Lawrence Liang of Alternate Law Forum, in Bengaluru, says, “We are still applying the traditional understanding of media to the Internet. Search engines and social media do not recognise who publishes, where and how.”
Pranesh Prakash of the Centre for Internet and Society (CIS), a non-profit in Bengaluru, agrees. He says the Internet needs regulation but it cannot be treated as a gigantic newspaper or media channel. Besides, the IT Act provides for protection of intermediaries; web browsers, social networking sites and websites cannot be held responsible for material published on their forums by a third party. But the IT rules introduced in April 2011 severely watered down this protection, Prakash adds.
Internet activists and legal experts have been criticising the IT rules since their introduction, saying they are at cross purposes with the IT Act.
“The rules were meant to lay down the process through which complaints should be made and define certain terms used in the Act,” says Apar Gupta, an IT law expert and advocate at the high court. Instead, they only fleshed out the mechanism for censorship and contain vague words that do not have reference to any existing provisions of the law. For instance, the rules use terms like “blasphemous”, “grossly harmful material” and “any material harmful to minors” to define objectionable material. But India has no law on blasphemy, nor is there any Act that defines grossly harmful material or what ought to be the punishment for uploading or downloading such material, Gupta explains.
Pavan Duggal, cyber law expert and a Supreme Court advocate, says the IT laws lack parameters for effective implementation. Since 1995, when the Internet was officially introduced in the country, till date, there have been only three convictions under the laws dealing with cyber crime and the highest fine ever levied was Rs 12 lakh.
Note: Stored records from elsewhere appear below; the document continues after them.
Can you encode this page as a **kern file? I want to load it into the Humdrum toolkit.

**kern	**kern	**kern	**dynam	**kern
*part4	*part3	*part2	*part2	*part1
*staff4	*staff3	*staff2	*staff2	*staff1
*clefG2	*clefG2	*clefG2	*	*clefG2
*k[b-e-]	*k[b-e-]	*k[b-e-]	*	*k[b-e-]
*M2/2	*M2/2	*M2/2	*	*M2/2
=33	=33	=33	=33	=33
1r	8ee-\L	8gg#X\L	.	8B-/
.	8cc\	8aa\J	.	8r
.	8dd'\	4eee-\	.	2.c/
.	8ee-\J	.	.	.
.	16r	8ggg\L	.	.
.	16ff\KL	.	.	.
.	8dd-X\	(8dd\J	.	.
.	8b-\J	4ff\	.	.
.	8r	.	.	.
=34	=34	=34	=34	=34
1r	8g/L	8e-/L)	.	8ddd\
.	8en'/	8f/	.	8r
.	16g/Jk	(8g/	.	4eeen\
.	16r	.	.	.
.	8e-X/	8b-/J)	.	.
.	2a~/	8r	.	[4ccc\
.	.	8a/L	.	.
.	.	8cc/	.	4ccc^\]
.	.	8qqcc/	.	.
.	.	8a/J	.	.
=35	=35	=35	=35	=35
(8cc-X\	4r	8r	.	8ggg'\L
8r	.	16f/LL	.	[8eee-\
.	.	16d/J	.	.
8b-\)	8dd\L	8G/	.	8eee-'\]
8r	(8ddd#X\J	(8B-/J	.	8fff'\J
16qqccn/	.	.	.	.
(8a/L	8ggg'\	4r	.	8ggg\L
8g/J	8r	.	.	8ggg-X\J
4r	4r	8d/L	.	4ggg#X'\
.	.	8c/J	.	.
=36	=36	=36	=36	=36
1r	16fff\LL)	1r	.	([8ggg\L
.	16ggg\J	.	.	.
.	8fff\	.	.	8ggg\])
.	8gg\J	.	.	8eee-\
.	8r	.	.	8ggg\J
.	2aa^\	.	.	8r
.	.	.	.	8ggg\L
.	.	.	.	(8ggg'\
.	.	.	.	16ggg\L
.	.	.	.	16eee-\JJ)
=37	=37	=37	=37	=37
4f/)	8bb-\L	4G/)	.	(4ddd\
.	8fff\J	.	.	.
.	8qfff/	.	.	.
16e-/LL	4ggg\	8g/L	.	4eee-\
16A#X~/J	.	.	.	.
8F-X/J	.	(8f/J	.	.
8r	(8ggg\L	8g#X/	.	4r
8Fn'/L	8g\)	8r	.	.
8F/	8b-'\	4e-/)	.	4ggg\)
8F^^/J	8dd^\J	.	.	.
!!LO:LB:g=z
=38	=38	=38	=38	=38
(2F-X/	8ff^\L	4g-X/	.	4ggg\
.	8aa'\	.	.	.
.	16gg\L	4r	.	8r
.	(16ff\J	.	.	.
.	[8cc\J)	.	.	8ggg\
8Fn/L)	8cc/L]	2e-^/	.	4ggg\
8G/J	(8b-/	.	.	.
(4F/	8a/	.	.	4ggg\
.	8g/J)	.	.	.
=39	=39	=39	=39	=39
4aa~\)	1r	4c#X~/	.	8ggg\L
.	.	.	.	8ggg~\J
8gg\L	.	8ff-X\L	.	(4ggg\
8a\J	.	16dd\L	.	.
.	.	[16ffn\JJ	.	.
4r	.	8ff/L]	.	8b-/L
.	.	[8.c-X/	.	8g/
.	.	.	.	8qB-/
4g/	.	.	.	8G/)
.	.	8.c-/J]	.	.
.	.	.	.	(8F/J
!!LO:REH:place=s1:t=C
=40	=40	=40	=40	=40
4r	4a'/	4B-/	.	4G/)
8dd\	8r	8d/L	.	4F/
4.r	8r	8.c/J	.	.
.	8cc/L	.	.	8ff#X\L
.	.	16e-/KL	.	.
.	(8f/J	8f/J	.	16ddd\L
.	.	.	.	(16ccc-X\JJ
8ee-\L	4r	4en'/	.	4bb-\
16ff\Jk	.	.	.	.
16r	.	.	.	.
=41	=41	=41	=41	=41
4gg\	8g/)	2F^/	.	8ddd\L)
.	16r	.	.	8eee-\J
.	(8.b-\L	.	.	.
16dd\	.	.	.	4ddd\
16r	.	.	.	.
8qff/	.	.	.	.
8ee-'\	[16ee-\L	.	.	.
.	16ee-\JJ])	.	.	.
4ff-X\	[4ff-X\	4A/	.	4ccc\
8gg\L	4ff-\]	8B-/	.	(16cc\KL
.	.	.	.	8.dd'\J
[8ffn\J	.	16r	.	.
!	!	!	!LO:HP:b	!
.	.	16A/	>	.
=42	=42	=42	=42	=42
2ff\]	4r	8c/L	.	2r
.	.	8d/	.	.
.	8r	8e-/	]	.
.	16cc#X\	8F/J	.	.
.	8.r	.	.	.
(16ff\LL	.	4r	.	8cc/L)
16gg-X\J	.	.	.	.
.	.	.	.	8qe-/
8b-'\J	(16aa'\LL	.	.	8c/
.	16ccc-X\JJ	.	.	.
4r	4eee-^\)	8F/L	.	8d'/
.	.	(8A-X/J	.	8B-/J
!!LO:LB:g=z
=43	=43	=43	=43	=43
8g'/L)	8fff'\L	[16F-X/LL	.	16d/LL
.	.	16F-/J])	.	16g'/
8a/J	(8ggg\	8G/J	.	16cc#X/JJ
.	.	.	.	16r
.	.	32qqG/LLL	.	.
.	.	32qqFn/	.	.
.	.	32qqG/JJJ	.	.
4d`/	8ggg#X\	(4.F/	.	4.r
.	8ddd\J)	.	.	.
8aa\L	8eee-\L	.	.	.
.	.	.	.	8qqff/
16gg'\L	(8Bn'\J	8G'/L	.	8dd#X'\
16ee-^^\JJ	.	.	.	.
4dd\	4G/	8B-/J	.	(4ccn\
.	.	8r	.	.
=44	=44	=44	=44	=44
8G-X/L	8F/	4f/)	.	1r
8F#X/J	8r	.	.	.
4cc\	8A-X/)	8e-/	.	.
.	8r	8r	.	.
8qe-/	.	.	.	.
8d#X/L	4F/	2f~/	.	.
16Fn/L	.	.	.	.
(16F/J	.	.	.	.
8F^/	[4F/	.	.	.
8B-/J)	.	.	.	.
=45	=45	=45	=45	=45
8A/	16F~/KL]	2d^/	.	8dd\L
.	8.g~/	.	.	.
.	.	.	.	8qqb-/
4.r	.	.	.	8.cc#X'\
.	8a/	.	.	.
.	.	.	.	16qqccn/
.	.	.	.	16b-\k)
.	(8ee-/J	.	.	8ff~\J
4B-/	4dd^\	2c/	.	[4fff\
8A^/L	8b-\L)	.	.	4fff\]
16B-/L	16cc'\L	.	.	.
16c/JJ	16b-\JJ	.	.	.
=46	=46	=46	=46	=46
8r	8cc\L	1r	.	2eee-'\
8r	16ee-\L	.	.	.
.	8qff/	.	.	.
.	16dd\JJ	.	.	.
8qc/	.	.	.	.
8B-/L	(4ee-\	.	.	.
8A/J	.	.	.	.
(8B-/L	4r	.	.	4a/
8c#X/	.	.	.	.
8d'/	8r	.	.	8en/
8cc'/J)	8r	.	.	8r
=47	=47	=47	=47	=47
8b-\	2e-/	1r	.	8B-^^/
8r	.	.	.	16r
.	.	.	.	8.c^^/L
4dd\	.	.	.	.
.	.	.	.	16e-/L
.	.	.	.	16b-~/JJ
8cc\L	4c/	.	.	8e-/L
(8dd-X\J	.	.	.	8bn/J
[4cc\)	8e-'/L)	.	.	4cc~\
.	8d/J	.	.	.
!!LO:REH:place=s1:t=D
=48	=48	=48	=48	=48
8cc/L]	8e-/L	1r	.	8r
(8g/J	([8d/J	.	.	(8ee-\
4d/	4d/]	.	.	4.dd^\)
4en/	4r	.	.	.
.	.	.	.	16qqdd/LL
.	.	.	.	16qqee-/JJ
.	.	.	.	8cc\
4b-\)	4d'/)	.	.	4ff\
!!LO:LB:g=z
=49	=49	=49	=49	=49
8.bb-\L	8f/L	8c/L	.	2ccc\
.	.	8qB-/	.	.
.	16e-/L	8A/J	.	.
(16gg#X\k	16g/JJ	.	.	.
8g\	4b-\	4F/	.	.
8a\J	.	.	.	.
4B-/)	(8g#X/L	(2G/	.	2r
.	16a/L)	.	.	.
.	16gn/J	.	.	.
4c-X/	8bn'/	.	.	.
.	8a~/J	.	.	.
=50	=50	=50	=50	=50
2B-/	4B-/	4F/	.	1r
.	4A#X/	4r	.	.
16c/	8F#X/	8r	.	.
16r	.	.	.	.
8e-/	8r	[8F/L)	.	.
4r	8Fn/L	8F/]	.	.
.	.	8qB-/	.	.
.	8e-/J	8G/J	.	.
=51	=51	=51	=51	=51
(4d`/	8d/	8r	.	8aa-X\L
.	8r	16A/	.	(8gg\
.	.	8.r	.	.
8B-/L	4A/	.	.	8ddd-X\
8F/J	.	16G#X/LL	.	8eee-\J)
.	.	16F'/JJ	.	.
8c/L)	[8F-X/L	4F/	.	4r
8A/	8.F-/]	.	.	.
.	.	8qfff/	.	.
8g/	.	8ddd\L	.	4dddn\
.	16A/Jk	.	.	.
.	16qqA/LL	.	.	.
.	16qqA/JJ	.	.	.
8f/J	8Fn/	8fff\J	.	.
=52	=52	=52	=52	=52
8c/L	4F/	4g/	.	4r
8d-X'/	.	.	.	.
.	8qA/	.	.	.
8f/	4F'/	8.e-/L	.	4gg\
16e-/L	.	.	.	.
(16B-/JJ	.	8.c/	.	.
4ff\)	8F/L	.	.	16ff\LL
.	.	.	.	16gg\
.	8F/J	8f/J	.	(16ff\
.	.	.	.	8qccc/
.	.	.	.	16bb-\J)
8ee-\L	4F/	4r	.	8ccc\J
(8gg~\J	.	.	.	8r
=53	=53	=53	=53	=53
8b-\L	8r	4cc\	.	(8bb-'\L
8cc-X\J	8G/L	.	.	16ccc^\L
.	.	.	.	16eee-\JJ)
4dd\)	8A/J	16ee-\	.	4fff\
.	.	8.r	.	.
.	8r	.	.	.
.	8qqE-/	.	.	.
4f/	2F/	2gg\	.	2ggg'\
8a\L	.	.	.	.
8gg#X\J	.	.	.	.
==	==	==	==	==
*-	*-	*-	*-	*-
People’s trust in the efficacy of legislation is eroding, he says, adding that there is need for a stronger law dealing with all the nuances of the virtual world.
Who’s afraid of free Internet
The cases underscore the global concern over attempts by governments to curb freedom of expression and control a decentralised mechanism of information dissemination—the latest being the proposed anti-piracy laws in the US— primarily for two reasons.
One, the complaints against the web companies came close on the heels of a public remark by Union Minister of Communications and IT Kapil Sibal on censorship and pre-screening of web content. Two, Judge Suresh Kait, after adjourning the Google and Facebook appeal hearing in the high court, had remarked that the ISPs need to find censoring mechanisms to avoid objectionable content. He said the companies could be blocked as has been done in China if they failed to comply with Indian laws. Though the comments were not made on record they caused uproar in the media and among supporters of Internet freedom.
“The case deals with technical aspects of our Internet laws but the judges’ remarks and observations, in both the trial court and the high court, raise concerns of censorship and freedom of expression,” says Parasanth Sugathan, lawyer with the Software Freedom Law Centre, international lawyers’ network.
Nishant Shah of non-profit CIS says, “So far, in liberal democracies like India and the US, information was taken for granted and not perceived as central to the understanding of society.” Today, governments are taking cognisance of living in an informed society, which is leading to legal battles between those giving information and those trying to regulate it, Shah adds.